The Fillmore Herald was a newspaper serving the Fillmore, California community. Central to the life of the area even before the city's 1914 incorporation. It ceased publication in 2006.

== History ==
In 1907, the Fillmore Herald was founded. It was edited by H.G. Comfort. The Herald attracted immediate local attention, with the Oxnard Courier noting it as one of the county's best papers, which "looks on the bright side of things and has something to say."

In February 1911, William E. Wagener became co-owner. In June 1911, Comfort disposed of his half-interest to Cal F. Hoffman. In July 1920, Hoffman sold out to Tobias Larson, and Hoffman then took charge of the Moorpark Enterprise. In April 1933, Larson was bought out by Wagener. In August 1925, Wagener leased the Herald to R.E. Smith. Wagener was in poor health and planned to go on vacation for a year.

in July 1936, Wagener sold the paper to Hamilton V.B. Riggs. In May 1965, business manager Brice Van Horn acquired the paper from Riggs. At that time it was the last weekly newspapers published in Ventura County. In November 1970, Van Horn retired and was succeeded as publisher by his son John L. Van Horn. The Herald was acquired by 30-year-old Frank Stephens in April 1974, husband-and-wife Clifford W. Cox and Betty Cox in July 1978, and Ted Emory and Bruce Wright in February 1982. Douglas Gordon Huff bought the Herald in 1987.

In 1988, managing editor Sam Ramirez, who was Hispanic, filed a formal complaint alleging a sheriff's deputy of discrimination after he was asked to leave a city's employee's desk at city hall. After the incident, the city council voted 3–2 to approve a new policy requiring anyone who wants to go into city areas to be accompanied by a city employee or city officer. Around that time Huff, who previously was a registered sex offender, wrote an editorial in support of city manager who resigned after three female city employees accused him of sexual harassment. Huff urged the three women to resign.
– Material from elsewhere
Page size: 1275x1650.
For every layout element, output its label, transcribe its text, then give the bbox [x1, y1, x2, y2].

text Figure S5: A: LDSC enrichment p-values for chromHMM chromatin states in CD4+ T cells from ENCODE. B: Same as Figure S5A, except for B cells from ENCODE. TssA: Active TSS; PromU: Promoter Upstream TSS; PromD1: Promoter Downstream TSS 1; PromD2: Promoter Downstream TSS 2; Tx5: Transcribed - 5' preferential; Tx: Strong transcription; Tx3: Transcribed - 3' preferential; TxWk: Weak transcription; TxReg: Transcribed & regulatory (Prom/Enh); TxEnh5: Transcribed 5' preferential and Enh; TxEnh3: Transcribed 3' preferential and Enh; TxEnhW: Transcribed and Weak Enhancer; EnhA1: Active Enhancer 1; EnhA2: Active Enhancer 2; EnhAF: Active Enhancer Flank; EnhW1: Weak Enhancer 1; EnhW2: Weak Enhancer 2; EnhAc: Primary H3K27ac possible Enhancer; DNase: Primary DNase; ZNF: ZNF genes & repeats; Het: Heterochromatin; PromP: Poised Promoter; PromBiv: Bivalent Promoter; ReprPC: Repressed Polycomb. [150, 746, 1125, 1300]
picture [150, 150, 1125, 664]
The 1994 Los Angeles earthquake damaged the Herald's building, forcing staff to work out of Huff's home. The paper sold a record 6,000 copies of the issue following the earthquake, when it typically sold around 3,000. In April 1998, a jury convicted Huff of giving a group of teenage boys Marijuana and alcohol at parties hosted at his house. In May 1998, Huff died of Pancreatic cancer at age 52. At that time his brother David Huff took over the paper. The Herald announced plans to close but was saved by local investors. One businessman offered for the paper to move into his office building, rent free. At that time the county had four weekly papers.

In 2006, owners Linda Roberts and Terry Timmons closed the paper due to legal problems. This left the Fillmore Gazette as the town's only paper At the time of closing, the Herald was one of Ventura County's oldest papers.